Anualmente, o BID financia mais projetos na América Latina do que qualquer outro banco de desenvolvimento multilateral, incluindo o Banco Mundial, e construiu relacionamentos e uma reputação de solução de problemas e parcerias público-privadas que contribuem de maneira importante para o
desenvolvimento da região.
A importância do banco, além disso, deveria ser ainda maior no futuro, enquanto a América Latina enfrenta o triplo golpe da Covid-19 (com 28% das mortes mundiais até agora), a mais acentuada crise econômica de qualquer região em desenvolvimento (projetada como contração de 9,4% neste ano) e sérios tumultos sociais em muitos países, alimentados pela profunda frustração da classe média que retorna
à pobreza e à precariedade.
Esse é o contexto da indicação sem precedentes pelo governo Trump, neste mês, de um cidadão americano —um assessor da Casa Branca— para servir como quinto presidente do BID, e o primeiro dos Estados Unidos.
O anúncio surpreendente provocou uma tempestade de reações negativas na América Latina. Cinco recentes presidentes latino-americanos —Fernando Henrique Cardoso, do Brasil, Ernesto Zedillo, do México, Ricardo Lagos, do Chile, Juan Manuel Santos, da Colômbia, e Julio Sanguinetti, do Uruguai—, todos estadistas destacados e calorosos amigos dos EUA, emitiram uma forte declaração em oposição.
E na semana passada o presidente conservador do Chile, Sebastián Piñera, pediu o adiamento da eleição para 2021. A União Europeia está fazendo lobby entre seus membros que são acionistas do BID para que apoiem o adiamento.
O governo Trump pressiona os governos latino-americanos a votar em setembro e apoiar a indicação, apresentando como isca a próxima renovação do capital do banco e ameaçando reter a ajuda pós-pandemia, na tentativa de garantir votos. Mas a oposição a essa nomeação cresce, especialmente na Argentina, no México e no Peru, com a do Chile já anunciada.

Itens de quiz baseados em gráficos:
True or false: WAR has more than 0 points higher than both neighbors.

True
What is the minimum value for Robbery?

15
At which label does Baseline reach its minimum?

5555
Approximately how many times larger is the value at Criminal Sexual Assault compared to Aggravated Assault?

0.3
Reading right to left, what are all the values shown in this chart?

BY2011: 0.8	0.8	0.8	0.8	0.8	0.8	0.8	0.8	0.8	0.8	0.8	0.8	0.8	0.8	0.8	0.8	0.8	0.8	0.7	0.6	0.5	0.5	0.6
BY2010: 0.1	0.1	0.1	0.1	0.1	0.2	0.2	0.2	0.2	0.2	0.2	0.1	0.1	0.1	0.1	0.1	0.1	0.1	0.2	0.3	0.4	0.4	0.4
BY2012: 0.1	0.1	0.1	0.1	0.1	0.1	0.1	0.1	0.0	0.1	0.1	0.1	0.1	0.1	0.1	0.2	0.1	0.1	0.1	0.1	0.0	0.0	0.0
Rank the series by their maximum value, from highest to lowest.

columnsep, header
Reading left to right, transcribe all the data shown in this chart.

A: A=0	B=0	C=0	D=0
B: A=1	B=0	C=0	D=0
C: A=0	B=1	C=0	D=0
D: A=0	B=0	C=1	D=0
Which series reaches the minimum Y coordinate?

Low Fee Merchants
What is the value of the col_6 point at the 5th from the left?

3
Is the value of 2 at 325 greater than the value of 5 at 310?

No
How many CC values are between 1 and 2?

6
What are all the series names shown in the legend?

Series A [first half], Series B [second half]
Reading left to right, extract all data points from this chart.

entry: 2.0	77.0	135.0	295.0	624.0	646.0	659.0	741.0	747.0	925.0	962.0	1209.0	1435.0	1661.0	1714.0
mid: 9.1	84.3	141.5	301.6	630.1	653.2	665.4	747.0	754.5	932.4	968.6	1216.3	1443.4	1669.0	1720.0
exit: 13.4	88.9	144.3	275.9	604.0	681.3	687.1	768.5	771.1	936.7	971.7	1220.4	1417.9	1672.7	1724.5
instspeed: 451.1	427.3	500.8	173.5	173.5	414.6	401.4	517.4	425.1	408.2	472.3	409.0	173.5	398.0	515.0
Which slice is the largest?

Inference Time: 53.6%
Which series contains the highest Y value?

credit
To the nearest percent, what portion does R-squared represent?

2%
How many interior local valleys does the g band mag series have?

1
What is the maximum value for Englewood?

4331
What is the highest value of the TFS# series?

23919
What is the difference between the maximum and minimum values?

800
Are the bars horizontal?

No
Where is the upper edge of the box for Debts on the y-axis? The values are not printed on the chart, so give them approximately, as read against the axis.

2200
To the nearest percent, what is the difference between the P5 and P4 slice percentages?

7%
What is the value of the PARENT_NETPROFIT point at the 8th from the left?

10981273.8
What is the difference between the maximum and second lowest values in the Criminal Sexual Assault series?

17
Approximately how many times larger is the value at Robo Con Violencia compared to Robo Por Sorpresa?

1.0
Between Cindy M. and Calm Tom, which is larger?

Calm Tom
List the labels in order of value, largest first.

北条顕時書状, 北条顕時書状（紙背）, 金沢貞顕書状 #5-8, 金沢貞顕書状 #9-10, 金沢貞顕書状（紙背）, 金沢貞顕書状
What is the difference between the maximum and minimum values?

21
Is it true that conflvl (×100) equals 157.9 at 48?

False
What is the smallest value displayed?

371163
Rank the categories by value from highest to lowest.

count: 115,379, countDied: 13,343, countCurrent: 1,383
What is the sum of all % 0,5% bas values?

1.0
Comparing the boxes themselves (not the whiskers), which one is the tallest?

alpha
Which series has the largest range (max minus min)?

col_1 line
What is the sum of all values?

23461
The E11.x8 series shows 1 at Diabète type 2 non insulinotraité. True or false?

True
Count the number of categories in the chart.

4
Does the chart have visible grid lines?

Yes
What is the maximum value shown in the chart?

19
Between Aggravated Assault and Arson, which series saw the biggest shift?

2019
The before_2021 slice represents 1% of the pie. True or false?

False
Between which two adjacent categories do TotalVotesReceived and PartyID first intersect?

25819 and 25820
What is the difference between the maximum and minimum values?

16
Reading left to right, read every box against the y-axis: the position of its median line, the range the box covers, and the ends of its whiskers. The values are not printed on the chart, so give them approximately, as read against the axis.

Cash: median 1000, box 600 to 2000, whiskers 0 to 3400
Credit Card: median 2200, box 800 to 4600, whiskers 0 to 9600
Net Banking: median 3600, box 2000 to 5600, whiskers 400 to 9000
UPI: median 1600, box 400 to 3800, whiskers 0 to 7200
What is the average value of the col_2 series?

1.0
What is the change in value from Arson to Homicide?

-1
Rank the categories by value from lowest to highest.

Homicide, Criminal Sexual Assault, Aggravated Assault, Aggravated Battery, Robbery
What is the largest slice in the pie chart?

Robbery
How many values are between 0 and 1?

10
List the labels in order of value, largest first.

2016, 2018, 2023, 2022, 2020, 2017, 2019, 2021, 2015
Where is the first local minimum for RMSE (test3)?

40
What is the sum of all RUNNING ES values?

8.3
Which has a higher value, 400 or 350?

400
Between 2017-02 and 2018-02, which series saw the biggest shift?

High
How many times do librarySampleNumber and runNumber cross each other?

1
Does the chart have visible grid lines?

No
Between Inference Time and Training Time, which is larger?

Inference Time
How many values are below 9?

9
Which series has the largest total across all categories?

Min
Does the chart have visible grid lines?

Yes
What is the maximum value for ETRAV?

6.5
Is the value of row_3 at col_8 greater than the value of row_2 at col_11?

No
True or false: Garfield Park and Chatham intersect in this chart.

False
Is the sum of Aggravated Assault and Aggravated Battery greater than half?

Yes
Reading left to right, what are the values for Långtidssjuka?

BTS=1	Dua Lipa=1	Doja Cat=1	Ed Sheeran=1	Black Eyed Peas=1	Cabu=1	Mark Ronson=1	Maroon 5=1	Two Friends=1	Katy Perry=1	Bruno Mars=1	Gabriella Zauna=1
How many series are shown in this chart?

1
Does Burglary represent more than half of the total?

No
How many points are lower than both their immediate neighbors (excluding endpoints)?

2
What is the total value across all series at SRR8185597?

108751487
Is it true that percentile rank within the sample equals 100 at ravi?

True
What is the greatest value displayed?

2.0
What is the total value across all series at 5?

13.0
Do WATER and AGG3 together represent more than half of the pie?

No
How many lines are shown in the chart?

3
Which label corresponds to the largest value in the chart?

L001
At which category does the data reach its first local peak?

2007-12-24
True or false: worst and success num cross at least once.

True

Requisitos do problema:
Prossiga com o trecho sobre a indicação americana à presidência do BID a partir da última frase apresentada.

Área de resposta:
Isso não tem a ver com o indicado por Trump, que tem um passado relevante em assuntos econômicos, financeiros e internacionais, embora, diferentemente do atual e de passados presidentes do BID, não tenha servido como ministro e não teria o mesmo peso.
Mas a principal objeção a essa nomeação é que ela desconsidera um compromisso e uma prática de 60 anos, iniciada sob os auspícios do presidente Dwight Eisenhower, segundo a qual o banco teria sede em Washington, seu presidente seria latino-americano, e seu vice-presidente-executivo (diretor de operações), um cidadão americano.
Essa fórmula funciona bem há seis décadas, em que os países latino-americanos aumentaram sua contribuição de capital e sentido de propriedade e tornaram os empréstimos e os programas do banco cada vez mais eficazes.
Os EUA são o maior contribuinte e acionista individual do BID, mas a decisão de Eisenhower de concordar com a liderança latino-americana do banco é coerente com a abordagem tradicional dos EUA às organizações multilaterais que o país promoveu no pós-Guerra —influência, sim, mas o domínio de um país, não.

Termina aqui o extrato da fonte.